Skip site navigation (1) Skip section navigation (2)

Re: With 4 disks should I go for RAID 5 or RAID 10

From: Mark Mielke <mark(at)mark(dot)mielke(dot)cc>
To: Shane Ambler <pgsql(at)Sheeky(dot)Biz>
Cc: Fernando Hevia <fhevia(at)ip-tel(dot)com(dot)ar>, 'pgsql-performance' <pgsql-performance(at)postgresql(dot)org>
Subject: Re: With 4 disks should I go for RAID 5 or RAID 10
Date: 2007-12-27 04:36:27
Message-ID: 47732BCB.2090302@mark.mielke.cc (view raw or flat)
Thread:
Lists: pgsql-performance
Shane Ambler wrote:
> So in theory a modern RAID 1 setup can be configured to get similar 
> read speeds as RAID 0 but would still drop to single disk speeds (or 
> similar) when writing, but RAID 0 can get the faster write performance.

Unfortunately, it's a bit more complicated than that. RAID 1 has a 
sequential read problem, as read-ahead is wasted, and you may as well 
read from one disk and ignore the others. RAID 1 does, however, allows 
for much greater concurrency. 4 processes on a 4 disk RAID 1 system can, 
theoretically, each do whatever they want, without impacting each other. 
Database loads involving a single active read user will see greater 
performance with RAID 0. Database loads involving multiple concurrent 
active read users will see greater performance with RAID 1. All of these 
assume writes are not being performed to any great significance. Even 
single writes cause all disks in a RAID 1 system to synchronize 
temporarily eliminating the read benefit. RAID 0 allows some degree of 
concurrent reads and writes occurring at the same time (assuming even 
distribution of the data across the devices). Of course, RAID 0 systems 
have an expected life that decreases as the number of disks in the 
system increase.

So, this is where we get to RAID 1+0. Redundancy, good read performance, 
good write performance, relatively simple implementation. For a mere 
cost of double the number of disk storage,
you can get around the problems of RAID 1 and the problems of RAID 0. :-)

> So in a perfect setup (probably 1+0) 4x 300MB/s SATA drives could 
> deliver 1200MB/s of data to RAM, which is also assuming that all 4 
> channels have their own data path to RAM and aren't sharing.
> (anyone know how segregated the on board controllers such as these are?)
> (do some pci controllers offer better throughput?)

(Data entries)
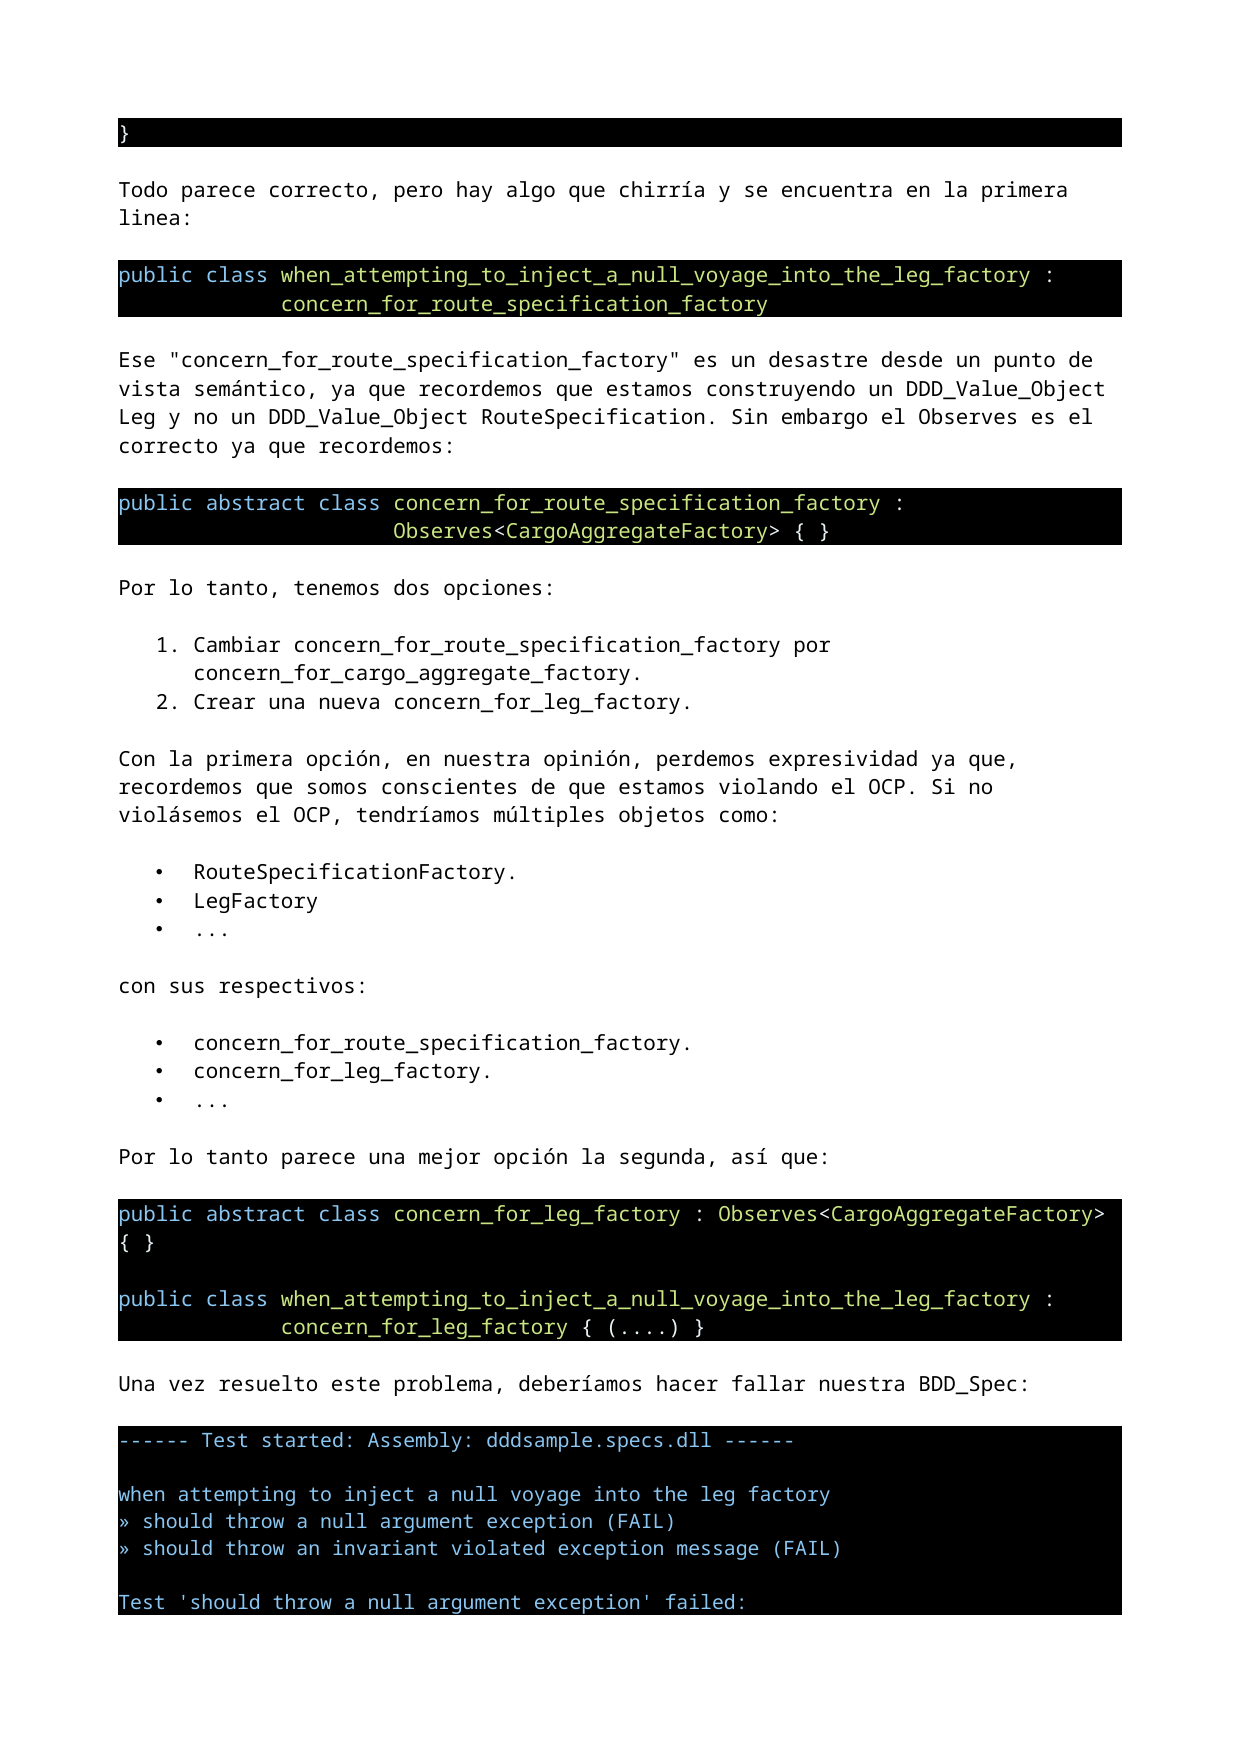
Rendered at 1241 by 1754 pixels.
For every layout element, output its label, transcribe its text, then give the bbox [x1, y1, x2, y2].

list ... [156, 914, 1122, 943]
list ... [156, 1085, 1122, 1113]
text Por lo tanto, tenemos dos opciones: [118, 573, 1122, 602]
text } [118, 118, 1122, 147]
list RouteSpecificationFactory. [156, 857, 1122, 886]
text Una vez resuelto este problema, deberíamos hacer fallar nuestra BDD_Spec: [118, 1369, 1122, 1398]
text public class when_attempting_to_inject_a_null_voyage_into_the_leg_factory : [118, 1284, 1122, 1312]
text public abstract class concern_for_route_specification_factory : [118, 488, 1122, 516]
text Por lo tanto parece una mejor opción la segunda, así que: [118, 1142, 1122, 1170]
text Observes<CargoAggregateFactory> { } [118, 516, 1122, 545]
text Con la primera opción, en nuestra opinión, perdemos expresividad ya que, recordemos que somos conscientes de que estamos violando el OCP. Si no violásemos el OCP, tendríamos múltiples objetos como: [118, 744, 1122, 829]
text con sus respectivos: [118, 971, 1122, 1000]
text ------ Test started: Assembly: dddsample.specs.dll ------ [118, 1426, 1122, 1453]
text public class when_attempting_to_inject_a_null_voyage_into_the_leg_factory : [118, 260, 1122, 289]
list LegFactory [156, 886, 1122, 914]
text Test 'should throw a null argument exception' failed: [118, 1588, 1122, 1615]
text concern_for_route_specification_factory [118, 289, 1122, 317]
text » should throw an invariant violated exception message (FAIL) [118, 1534, 1122, 1561]
list concern_for_route_specification_factory. [156, 1028, 1122, 1057]
text » should throw a null argument exception (FAIL) [118, 1507, 1122, 1534]
text concern_for_leg_factory { (....) } [118, 1312, 1122, 1341]
text Ese "concern_for_route_specification_factory" es un desastre desde un punto de vista semántico, ya que recordemos que estamos construyendo un DDD_Value_Object Leg y no un DDD_Value_Object RouteSpecification. Sin embargo el Observes es el correcto ya que recordemos: [118, 346, 1122, 459]
text Todo parece correcto, pero hay algo que chirría y se encuentra en la primera linea: [118, 175, 1122, 232]
list Cambiar concern_for_route_specification_factory por concern_for_cargo_aggregate_factory. [156, 630, 1122, 687]
text public abstract class concern_for_leg_factory : Observes<CargoAggregateFactory> { } [118, 1199, 1122, 1256]
text when attempting to inject a null voyage into the leg factory [118, 1480, 1122, 1507]
list Crear una nueva concern_for_leg_factory. [156, 687, 1122, 715]
list concern_for_leg_factory. [156, 1057, 1122, 1085]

Given request A> Reproduce the RAID message from "Skip site navigation" up to and including "raw or flat)", swapping "RAID 10" for "RAID 1+0".
Given request B> Summarize the RAID message in two sentences.

Problem solution A>
Skip site navigation (1) Skip section navigation (2)

Re: With 4 disks should I go for RAID 5 or RAID 1+0

From: Mark Mielke <mark(at)mark(dot)mielke(dot)cc>
To: Shane Ambler <pgsql(at)Sheeky(dot)Biz>
Cc: Fernando Hevia <fhevia(at)ip-tel(dot)com(dot)ar>, 'pgsql-performance' <pgsql-performance(at)postgresql(dot)org>
Subject: Re: With 4 disks should I go for RAID 5 or RAID 1+0
Date: 2007-12-27 04:36:27
Message-ID: 47732BCB.2090302@mark.mielke.cc (view raw or flat)

Problem solution B> RAID 1 wastes read-ahead on sequential reads but allows much greater concurrency, so it performs better for multiple concurrent active read users, while RAID 0 performs better for a single active read user, and even single writes make all RAID 1 disks synchronize. RAID 0 permits some concurrent reads and writes, but its expected life decreases as disks are added, whereas RAID 1+0 offers redundancy and good read and write performance for double the disk storage.